* _What this task involves_:
Reproduce every line of the material below, but drop the pictures.

* _Information supplied_:
┌────────

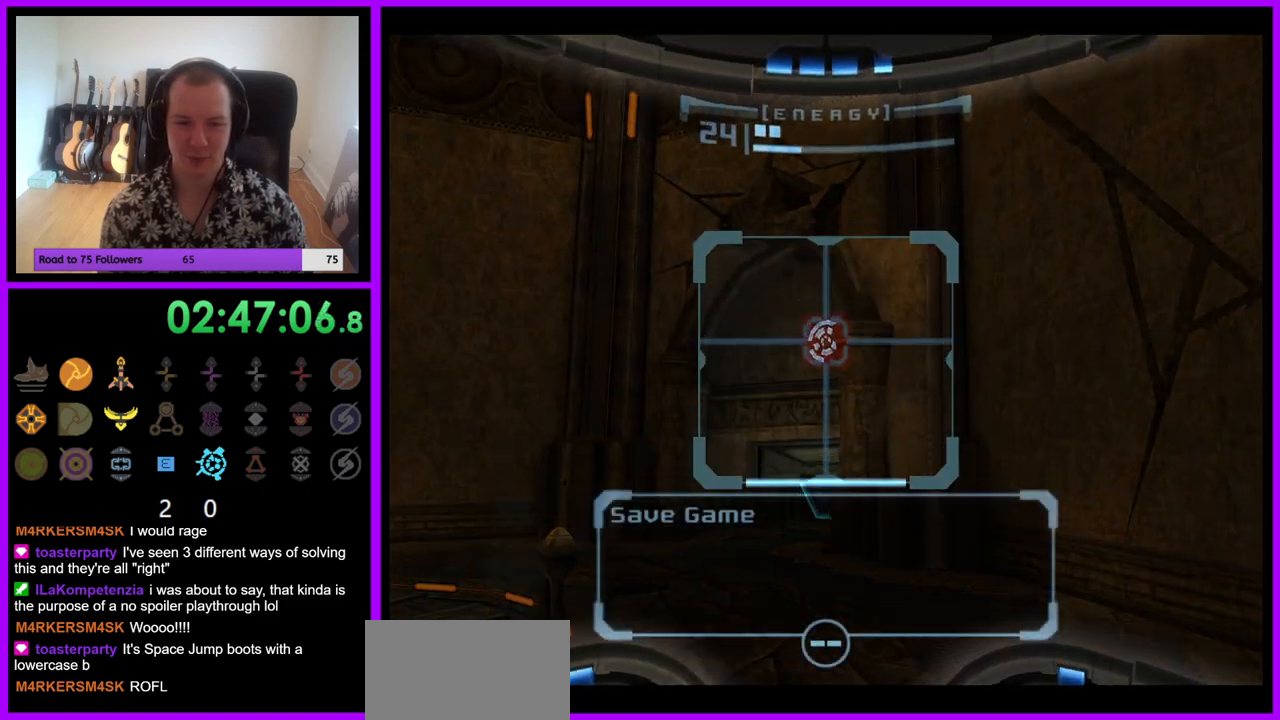
{"buttons": ["A"], "left_stick": "up", "right_stick": "center", "events": [[483, "A", "down"]]}
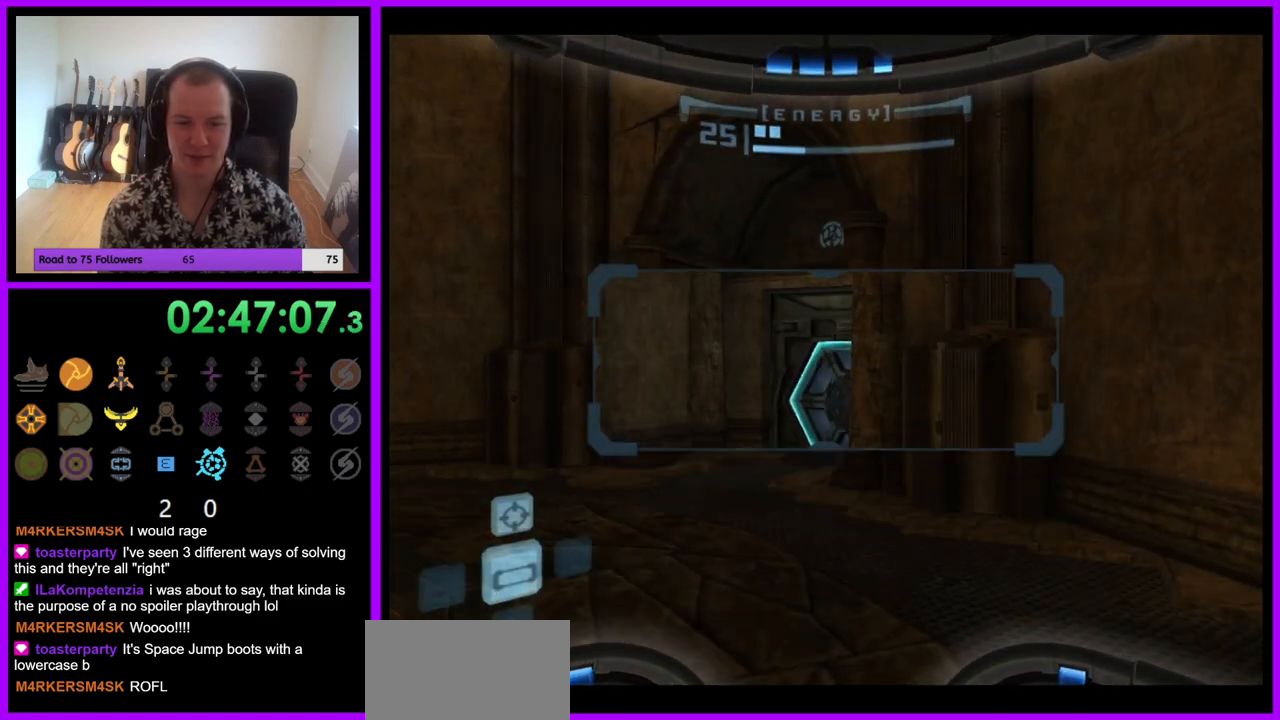
{"buttons": ["L1"], "left_stick": "up", "right_stick": "center", "events": [[83, "A", "up"], [217, "L1", "down"], [233, "left_stick", "up-left"], [383, "left_stick", "up"]]}
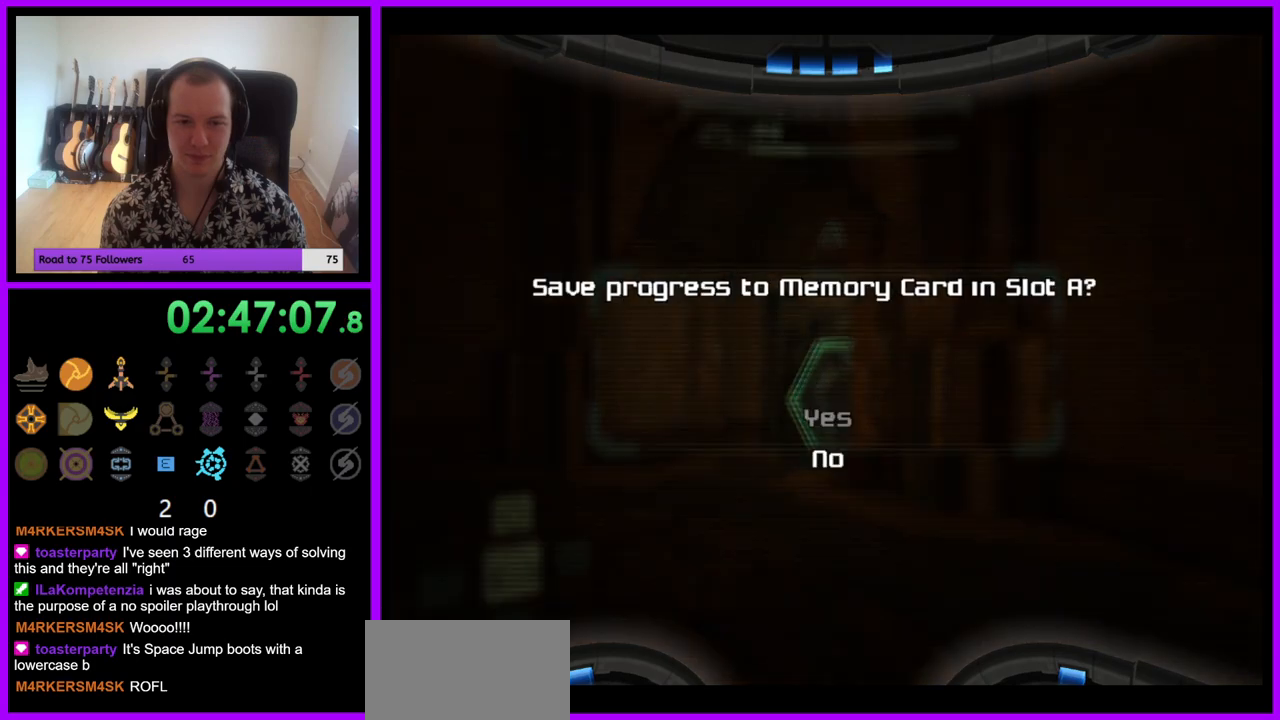
{"buttons": [], "left_stick": "up", "right_stick": "center", "events": [[67, "L1", "up"], [117, "left_stick", "center"], [467, "left_stick", "up"]]}
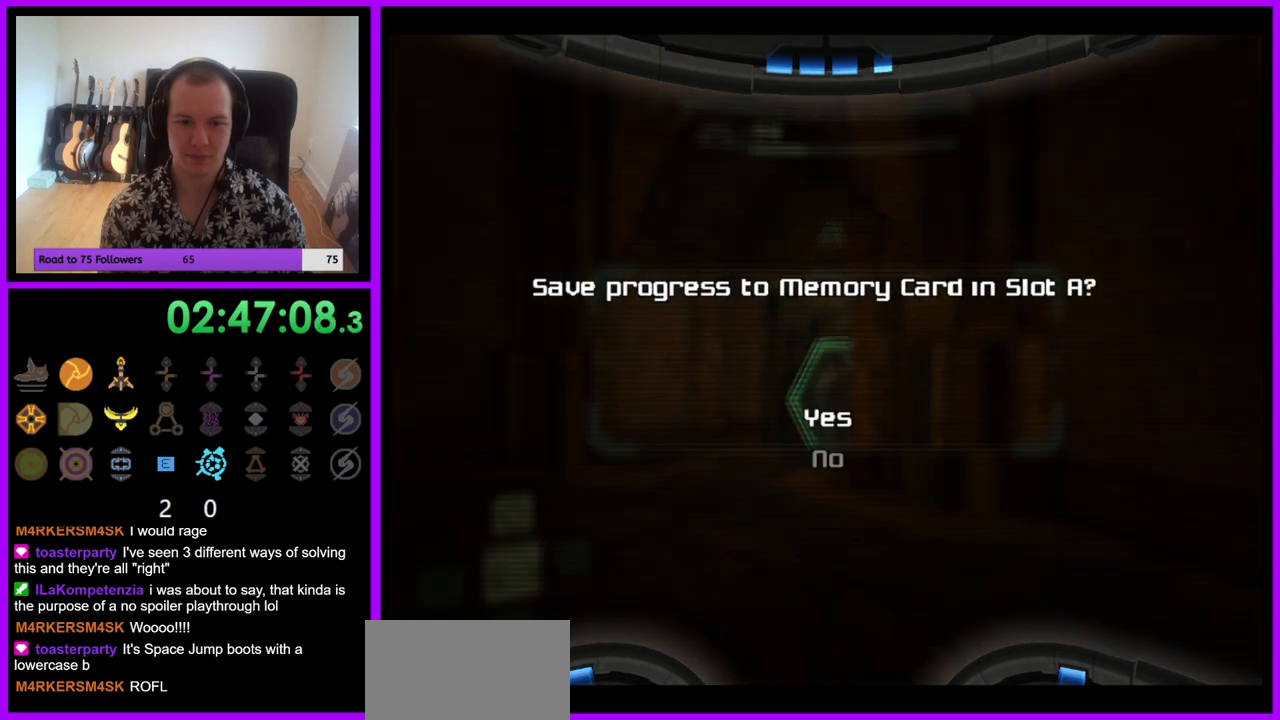
{"buttons": [], "left_stick": "center", "right_stick": "center", "events": [[100, "left_stick", "center"], [300, "A", "down"], [400, "A", "up"]]}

└────────

* _Expected output_:
{"buttons": ["A"], "left_stick": "up", "right_stick": "center", "events": [[483, "A", "down"]]}
{"buttons": ["L1"], "left_stick": "up", "right_stick": "center", "events": [[83, "A", "up"], [217, "L1", "down"], [233, "left_stick", "up-left"], [383, "left_stick", "up"]]}
{"buttons": [], "left_stick": "up", "right_stick": "center", "events": [[67, "L1", "up"], [117, "left_stick", "center"], [467, "left_stick", "up"]]}
{"buttons": [], "left_stick": "center", "right_stick": "center", "events": [[100, "left_stick", "center"], [300, "A", "down"], [400, "A", "up"]]}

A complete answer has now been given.